Family caregivers in the U.S., most of them women, average 26 hours of unpaid work per week, Doherty said. Collectively that adds up to an estimated $375 billion in unpaid labor annually. Cumulatively, caregivers experience about $3 trillion in lost wages, benefits, and pensions, she said. “Caregiving demands time and resources, it can threaten job security, career advancement, and ultimately has implications for social and economic mobility.”
Speakers talked about different ways to mitigate those harms. Molly Morris of the Self-Direction Center explained the “self-direction” model, in which the care recipient chooses their own caregiver, often a family member, and the caregiver is paid an hourly wage. This option is available, in some form, to Medicaid and VA beneficiaries in most states.
Doherty spoke about the possibility of providing caregivers and their families with guaranteed income — a recurrent cash benefit that recipients can use as they see fit. She is co-leading a randomized controlled trial that provides $1,000 a month for 12 months to Medicaid beneficiaries with advanced cancer and their families. The study will track the impacts the money has on the health of patients, as well as impacts on caregivers — their long-term employment, earnings, use of public benefits, and health outcomes.

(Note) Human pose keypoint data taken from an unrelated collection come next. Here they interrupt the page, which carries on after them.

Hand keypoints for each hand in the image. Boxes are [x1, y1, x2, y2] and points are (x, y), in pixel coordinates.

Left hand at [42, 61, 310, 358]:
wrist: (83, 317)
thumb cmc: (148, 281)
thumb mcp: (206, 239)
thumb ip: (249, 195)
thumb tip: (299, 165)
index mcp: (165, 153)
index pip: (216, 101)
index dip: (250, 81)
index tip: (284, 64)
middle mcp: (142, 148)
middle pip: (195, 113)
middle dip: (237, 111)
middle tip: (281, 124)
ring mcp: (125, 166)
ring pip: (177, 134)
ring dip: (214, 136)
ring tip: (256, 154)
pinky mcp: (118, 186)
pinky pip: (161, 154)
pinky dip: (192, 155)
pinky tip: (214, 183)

Paid family leave — currently offered in 13 states and the District of Columbia — is a way to help those in the workforce balance caregiving with their jobs. Shawn Phetteplace of Main Street Alliance described efforts to advance these policies. Federal paid family leave is unlikely in the next few years, he said, but there is strong momentum on the state level. “There is a real sense of states building off each other, learning what worked, learning what didn’t work, and getting this done,” said Phetteplace.
Helping young caregivers
The workshop also explored the needs of a subset of caregivers who rarely get public attention — the over 5.4 million people under age 18 who provide care to parents, grandparents, or siblings. “Young caregivers, just like adults, can be primary caregivers where they have decision-making power as well as [provide] hands-on care; secondary caregivers who help other adults; or tertiary caregivers,” said Sharon Hamill of the CSU Shiley Haynes Institute for Palliative Care.
Feylyn Lewis became a primary caregiver at age 11 after a mishap during a routine surgery left her mother unable to walk. “I helped my mother with her intimate care needs, showering, bathing, helping her get dressed, helping her for medications,” she said. “I did all of this in the home without any support … I was painfully isolated, scared, and alone.”

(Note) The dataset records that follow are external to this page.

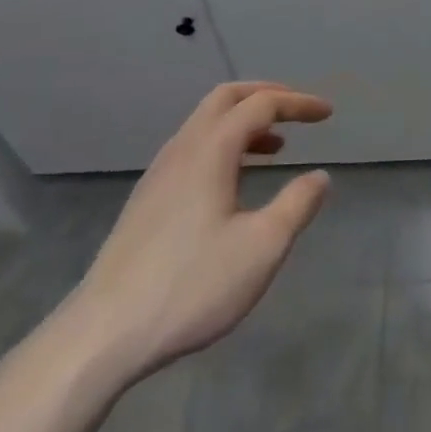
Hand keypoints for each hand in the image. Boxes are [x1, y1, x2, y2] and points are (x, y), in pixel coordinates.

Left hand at [57, 82, 332, 385]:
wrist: (103, 335)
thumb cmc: (191, 285)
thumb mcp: (262, 248)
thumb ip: (297, 205)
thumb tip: (319, 176)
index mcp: (211, 150)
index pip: (261, 104)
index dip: (298, 103)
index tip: (328, 113)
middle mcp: (182, 149)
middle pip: (226, 98)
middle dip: (266, 96)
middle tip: (297, 111)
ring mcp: (159, 174)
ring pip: (205, 123)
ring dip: (243, 122)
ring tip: (276, 147)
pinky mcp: (146, 200)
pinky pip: (192, 148)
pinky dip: (223, 144)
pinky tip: (234, 182)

When Lewis grew up, she got a Ph.D., focusing her research on caregiving among young people. She began her work with a set of 60 qualitative interviews with young adult caregivers in the United Kingdom and the U.S. that surfaced mental health as a ubiquitous problem. “They all told me that they were struggling, and they could connect [the depression and anxiety] directly to caregiving,” she said. Those interviews and a subsequent survey of adolescent caregivers in six European countries revealed that many young caregivers had thoughts of self-harm or suicide.

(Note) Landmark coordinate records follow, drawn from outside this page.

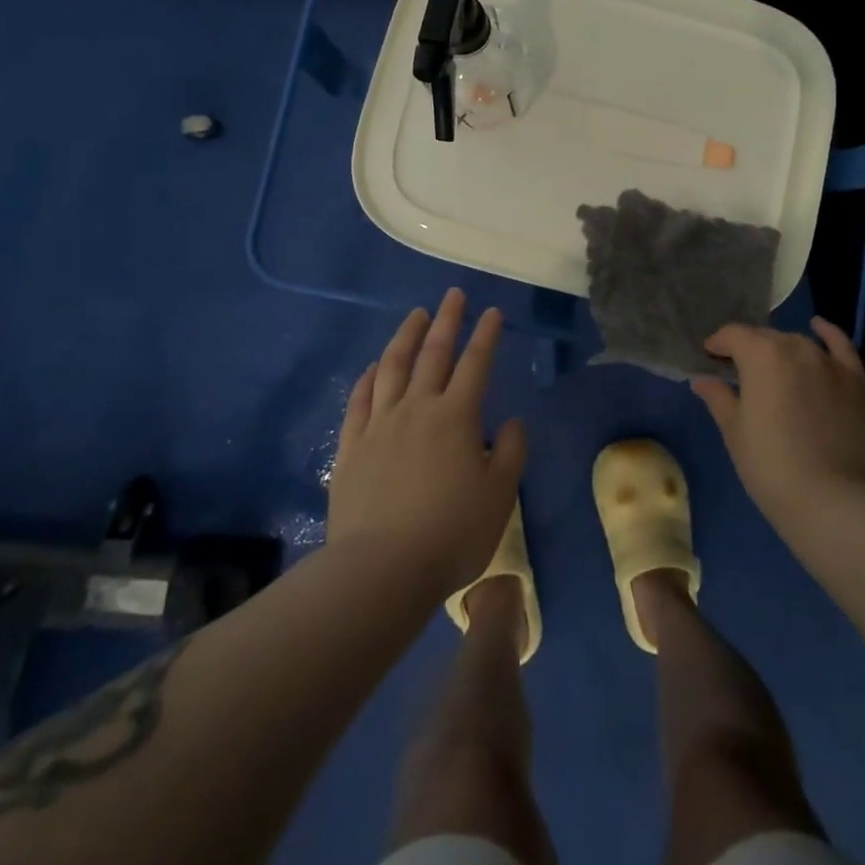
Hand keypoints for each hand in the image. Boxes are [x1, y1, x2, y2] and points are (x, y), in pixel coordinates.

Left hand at [327, 288, 525, 597]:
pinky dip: (369, 377)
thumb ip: (512, 452)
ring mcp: (380, 425)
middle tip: (454, 296)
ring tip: (415, 316)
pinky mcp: (351, 446)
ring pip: (393, 368)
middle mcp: (417, 408)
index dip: (486, 335)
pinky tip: (374, 366)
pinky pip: (360, 400)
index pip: (476, 364)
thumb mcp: (500, 496)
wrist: (381, 569)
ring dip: (405, 337)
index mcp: (456, 417)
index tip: (493, 312)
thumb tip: (513, 421)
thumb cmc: (451, 533)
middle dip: (447, 321)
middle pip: (433, 354)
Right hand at [692, 318, 864, 525]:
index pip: (733, 335)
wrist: (831, 499)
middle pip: (765, 337)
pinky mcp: (856, 381)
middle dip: (748, 349)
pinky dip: (828, 334)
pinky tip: (818, 327)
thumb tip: (702, 380)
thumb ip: (718, 398)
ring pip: (798, 343)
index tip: (710, 358)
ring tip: (773, 369)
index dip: (718, 344)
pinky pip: (841, 346)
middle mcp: (796, 347)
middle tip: (738, 372)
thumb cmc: (770, 465)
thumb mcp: (734, 431)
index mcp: (760, 354)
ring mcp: (829, 362)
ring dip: (781, 350)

“We have got to do more to support this group of children and young people around the world,” Lewis said. The U.K. has made progress on the issue, creating summer camps for young caregivers that offer support services, as well as free time and leisure, she said. And in every school, they have a ‘young carers champion’ who can connect them with services. The U.K. has also added to their common college application a question about whether applicants are caregivers, so that they can be connected with social services — a step this country could emulate, Lewis said. “We could do that here in the U.S. with our common application.”
“Every topic we have mentioned today resonates with a child and youth,” said Melinda Kavanaugh of the University of Wisconsin, Milwaukee. She stressed the need to educate health care providers about these “hidden” caregivers. “There’s a whole world of caregivers that we’re not paying attention to.”